A Vancouver teen is speaking about enduring a near two-year wait for surgery to correct scoliosis.
In a span of 20 months, 14-year-old Jane Childerhose has gone from 35th place on the wait-list at B.C. Children’s Hospital to just 32nd.
Meanwhile, her condition — which is causing her spine to grow in a pronounced “S” shape — continues to worsen.
“It’s really pushing at some of my other bones in my body,” she said. “It makes my rib cage pop out my back. And it kind of makes my shoulder blades weird.”
Jane, who says she lives with a “dull ache” from the scoliosis, calls the wait “disheartening.”
Going public with her story is not an attempt to jump the surgery queue, says her father.
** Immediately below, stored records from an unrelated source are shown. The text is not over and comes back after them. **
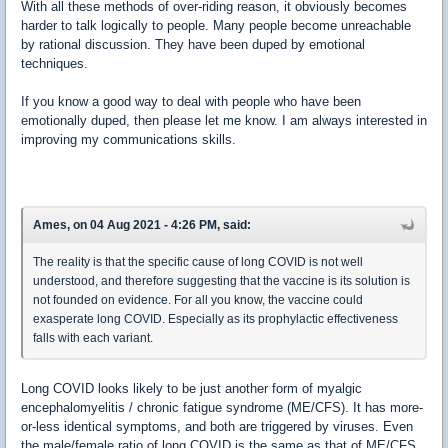
With all these methods of over-riding reason, it obviously becomes
harder to talk logically to people. Many people become unreachable
by rational discussion. They have been duped by emotional
techniques.
If you know a good way to deal with people who have been
emotionally duped, then please let me know. I am always interested in
improving my communications skills.
Ames, on 04 Aug 2021 - 4:26 PM, said:
The reality is that the specific cause of long COVID is not well
understood, and therefore suggesting that the vaccine is its solution is
not founded on evidence. For all you know, the vaccine could
exasperate long COVID. Especially as its prophylactic effectiveness
falls with each variant.
Long COVID looks likely to be just another form of myalgic
encephalomyelitis / chronic fatigue syndrome (ME/CFS). It has more-
or-less identical symptoms, and both are triggered by viruses. Even
the male/female ratio of long COVID is the same as that of ME/CFS,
Rather, it’s to shine a light on a situation dozens of young people are facing.
“Just back-of-a-napkin math, she’ll be eligible for the surgery in over 10 years,” said Neil Childerhose. “There’s just no way that can be a reality because the spine is curved to such a point that it puts pressure on her lungs and her heart.”
A spokesperson for B.C. Children’s Hospital says the first wave of the pandemic had an impact on surgeries, and that the hospital is facing increasing demands.
But communications manager Leslie Dickson also confirmed that the issue of spinal surgery delays existed before COVID-19 hit.
“We are seeing an increase in pediatric spinal surgery wait times at major hospitals across Canada, due to population growth and advances in spinal surgical procedures to treat conditions like scoliosis,” she said.
“Some patients on B.C. Children’s spine wait-list have wait times that are longer than the Pediatric Canadian Access Targets for Surgery benchmark of 180 days.”
Dickson said the hospital is exploring ways to address the problem, including expanding operating room capacity.
Jane said the surgery she is waiting for will involve putting screws in her vertebrae that will attach to metal rods to pull her spine straight.
‘Continue to get worse’
While the procedure sounds unpleasant and daunting, it’s also necessary.
“From my understanding, if it’s not corrected, the curve of my spine will continue to get worse,” she said. “And that would really hurt … and it could also affect my ability to walk or just do normal things.”
Jane’s father says he hopes B.C. Health Minister Adrian Dix is aware of the delays and of the children who are suffering.
“The bureaucrats that we’ve spoken to, they were well meaning for sure, but we’re just not getting any results,” Childerhose said.
“At this point we’re worried that the longer we wait for surgery, the less effective the surgery will be… There are devastating consequences of waiting too long, such as paralysis.”